Stated goal :: In the rows from the line with "collector number: 357" up to and including the line with "scientific name: Dasygrammitis mollicoma", change "catalogue / barcode" to "catalog number" and output those lines with everything else unchanged.

Records for the task ::
____________________

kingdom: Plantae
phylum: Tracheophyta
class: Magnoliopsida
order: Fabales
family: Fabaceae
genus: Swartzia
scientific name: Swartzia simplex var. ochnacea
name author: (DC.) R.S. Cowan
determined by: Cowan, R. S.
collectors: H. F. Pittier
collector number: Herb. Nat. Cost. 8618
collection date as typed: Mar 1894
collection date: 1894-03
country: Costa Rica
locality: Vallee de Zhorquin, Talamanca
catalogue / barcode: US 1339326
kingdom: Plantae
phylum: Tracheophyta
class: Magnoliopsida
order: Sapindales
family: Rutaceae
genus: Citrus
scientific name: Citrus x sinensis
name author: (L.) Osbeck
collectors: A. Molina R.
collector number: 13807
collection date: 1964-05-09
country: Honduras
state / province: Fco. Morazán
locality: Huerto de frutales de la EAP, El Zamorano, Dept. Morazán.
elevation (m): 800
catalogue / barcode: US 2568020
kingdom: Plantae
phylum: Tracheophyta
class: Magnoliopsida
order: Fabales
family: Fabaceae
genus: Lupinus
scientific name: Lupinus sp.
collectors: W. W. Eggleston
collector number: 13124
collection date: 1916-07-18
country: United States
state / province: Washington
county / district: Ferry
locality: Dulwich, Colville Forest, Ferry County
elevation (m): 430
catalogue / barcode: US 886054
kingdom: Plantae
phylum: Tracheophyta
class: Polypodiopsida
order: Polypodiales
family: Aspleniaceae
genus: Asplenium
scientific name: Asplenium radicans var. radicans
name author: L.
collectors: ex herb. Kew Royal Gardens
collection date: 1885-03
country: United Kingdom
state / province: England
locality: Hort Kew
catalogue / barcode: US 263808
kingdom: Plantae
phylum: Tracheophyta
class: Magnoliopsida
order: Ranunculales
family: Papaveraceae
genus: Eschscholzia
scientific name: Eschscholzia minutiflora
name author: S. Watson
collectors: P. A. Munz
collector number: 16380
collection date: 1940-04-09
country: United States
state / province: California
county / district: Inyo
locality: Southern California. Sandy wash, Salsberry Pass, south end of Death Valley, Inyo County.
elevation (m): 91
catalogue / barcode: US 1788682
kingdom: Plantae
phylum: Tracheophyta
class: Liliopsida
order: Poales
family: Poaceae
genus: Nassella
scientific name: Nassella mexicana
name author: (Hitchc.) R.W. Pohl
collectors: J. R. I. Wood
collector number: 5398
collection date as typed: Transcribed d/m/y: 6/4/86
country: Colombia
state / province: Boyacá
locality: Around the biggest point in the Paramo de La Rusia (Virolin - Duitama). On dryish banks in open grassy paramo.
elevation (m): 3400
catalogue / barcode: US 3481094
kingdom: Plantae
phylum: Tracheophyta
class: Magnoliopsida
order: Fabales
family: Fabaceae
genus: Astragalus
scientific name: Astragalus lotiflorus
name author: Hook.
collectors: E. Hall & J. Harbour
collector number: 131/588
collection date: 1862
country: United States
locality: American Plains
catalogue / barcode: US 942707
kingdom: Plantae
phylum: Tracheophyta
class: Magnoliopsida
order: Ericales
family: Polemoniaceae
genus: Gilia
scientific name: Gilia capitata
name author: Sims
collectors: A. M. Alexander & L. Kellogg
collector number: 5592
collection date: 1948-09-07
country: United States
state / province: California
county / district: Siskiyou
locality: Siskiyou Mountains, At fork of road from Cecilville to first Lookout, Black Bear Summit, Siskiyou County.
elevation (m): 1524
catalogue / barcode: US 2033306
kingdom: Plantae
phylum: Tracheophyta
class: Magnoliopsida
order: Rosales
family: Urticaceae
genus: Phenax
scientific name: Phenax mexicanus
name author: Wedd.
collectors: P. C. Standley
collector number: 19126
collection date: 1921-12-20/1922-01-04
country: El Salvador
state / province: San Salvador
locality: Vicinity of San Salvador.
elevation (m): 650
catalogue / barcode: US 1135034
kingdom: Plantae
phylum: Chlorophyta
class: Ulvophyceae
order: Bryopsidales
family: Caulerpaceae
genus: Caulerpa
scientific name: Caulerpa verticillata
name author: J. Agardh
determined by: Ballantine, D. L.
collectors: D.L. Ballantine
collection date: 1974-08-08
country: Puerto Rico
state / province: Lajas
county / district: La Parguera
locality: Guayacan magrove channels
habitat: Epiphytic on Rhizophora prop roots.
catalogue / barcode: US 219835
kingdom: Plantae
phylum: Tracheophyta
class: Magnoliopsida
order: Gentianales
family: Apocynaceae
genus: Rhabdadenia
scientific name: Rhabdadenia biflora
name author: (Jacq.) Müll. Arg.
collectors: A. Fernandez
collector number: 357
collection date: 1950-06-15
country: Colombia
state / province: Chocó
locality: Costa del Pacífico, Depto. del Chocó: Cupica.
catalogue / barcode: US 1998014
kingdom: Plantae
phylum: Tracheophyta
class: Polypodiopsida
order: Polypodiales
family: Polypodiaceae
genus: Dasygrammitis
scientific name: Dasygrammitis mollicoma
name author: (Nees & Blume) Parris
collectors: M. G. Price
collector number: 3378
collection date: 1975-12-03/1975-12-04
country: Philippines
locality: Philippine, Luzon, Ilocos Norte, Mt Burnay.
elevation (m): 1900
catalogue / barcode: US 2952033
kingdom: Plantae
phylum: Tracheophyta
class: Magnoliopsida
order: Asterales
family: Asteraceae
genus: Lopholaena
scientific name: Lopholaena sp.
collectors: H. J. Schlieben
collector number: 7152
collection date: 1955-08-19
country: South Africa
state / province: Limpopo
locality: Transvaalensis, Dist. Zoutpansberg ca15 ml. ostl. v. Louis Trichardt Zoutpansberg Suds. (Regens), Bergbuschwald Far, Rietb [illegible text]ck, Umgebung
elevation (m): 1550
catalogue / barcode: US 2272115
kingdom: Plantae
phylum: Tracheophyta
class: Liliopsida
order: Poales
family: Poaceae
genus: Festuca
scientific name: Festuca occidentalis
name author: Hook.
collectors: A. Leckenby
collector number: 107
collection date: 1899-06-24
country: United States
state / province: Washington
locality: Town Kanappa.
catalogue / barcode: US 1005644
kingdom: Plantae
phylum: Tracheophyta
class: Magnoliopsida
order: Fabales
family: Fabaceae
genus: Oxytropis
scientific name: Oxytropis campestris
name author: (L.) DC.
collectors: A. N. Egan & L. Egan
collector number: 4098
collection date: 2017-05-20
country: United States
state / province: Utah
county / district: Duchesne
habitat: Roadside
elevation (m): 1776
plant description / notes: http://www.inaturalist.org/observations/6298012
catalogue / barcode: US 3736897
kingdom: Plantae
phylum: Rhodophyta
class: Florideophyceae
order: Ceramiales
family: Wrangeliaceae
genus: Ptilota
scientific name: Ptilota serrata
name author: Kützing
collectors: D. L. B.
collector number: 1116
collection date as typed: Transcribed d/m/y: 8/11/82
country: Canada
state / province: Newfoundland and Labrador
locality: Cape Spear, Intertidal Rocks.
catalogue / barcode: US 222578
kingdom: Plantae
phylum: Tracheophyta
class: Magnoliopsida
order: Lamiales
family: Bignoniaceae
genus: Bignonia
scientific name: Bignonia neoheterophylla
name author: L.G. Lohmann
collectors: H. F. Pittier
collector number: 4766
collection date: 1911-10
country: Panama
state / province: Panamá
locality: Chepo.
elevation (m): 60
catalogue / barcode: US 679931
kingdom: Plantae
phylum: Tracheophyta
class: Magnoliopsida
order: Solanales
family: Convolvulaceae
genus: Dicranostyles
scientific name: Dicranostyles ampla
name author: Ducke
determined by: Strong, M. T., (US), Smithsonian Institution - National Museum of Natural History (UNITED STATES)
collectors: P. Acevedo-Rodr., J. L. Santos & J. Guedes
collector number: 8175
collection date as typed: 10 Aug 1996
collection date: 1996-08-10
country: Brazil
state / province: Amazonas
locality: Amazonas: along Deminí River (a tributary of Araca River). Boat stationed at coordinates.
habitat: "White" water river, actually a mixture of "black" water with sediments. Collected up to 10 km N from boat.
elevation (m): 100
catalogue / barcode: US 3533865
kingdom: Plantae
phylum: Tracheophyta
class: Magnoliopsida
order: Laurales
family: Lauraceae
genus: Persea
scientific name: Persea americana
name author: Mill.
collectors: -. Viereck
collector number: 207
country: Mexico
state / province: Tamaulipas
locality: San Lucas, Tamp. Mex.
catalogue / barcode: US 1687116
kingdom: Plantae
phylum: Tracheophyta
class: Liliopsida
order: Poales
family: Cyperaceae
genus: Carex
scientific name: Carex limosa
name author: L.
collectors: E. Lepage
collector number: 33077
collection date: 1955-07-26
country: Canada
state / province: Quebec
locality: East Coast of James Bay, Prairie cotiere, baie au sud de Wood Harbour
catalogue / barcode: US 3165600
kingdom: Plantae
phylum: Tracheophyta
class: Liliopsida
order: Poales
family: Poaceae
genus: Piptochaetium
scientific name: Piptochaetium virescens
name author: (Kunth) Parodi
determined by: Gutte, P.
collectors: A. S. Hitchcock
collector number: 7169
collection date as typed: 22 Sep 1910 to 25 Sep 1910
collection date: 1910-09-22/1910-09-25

____________________

Exercise output ::
collector number: 357
collection date: 1950-06-15
country: Colombia
state / province: Chocó
locality: Costa del Pacífico, Depto. del Chocó: Cupica.
catalog number: US 1998014
kingdom: Plantae
phylum: Tracheophyta
class: Polypodiopsida
order: Polypodiales
family: Polypodiaceae
genus: Dasygrammitis
scientific name: Dasygrammitis mollicoma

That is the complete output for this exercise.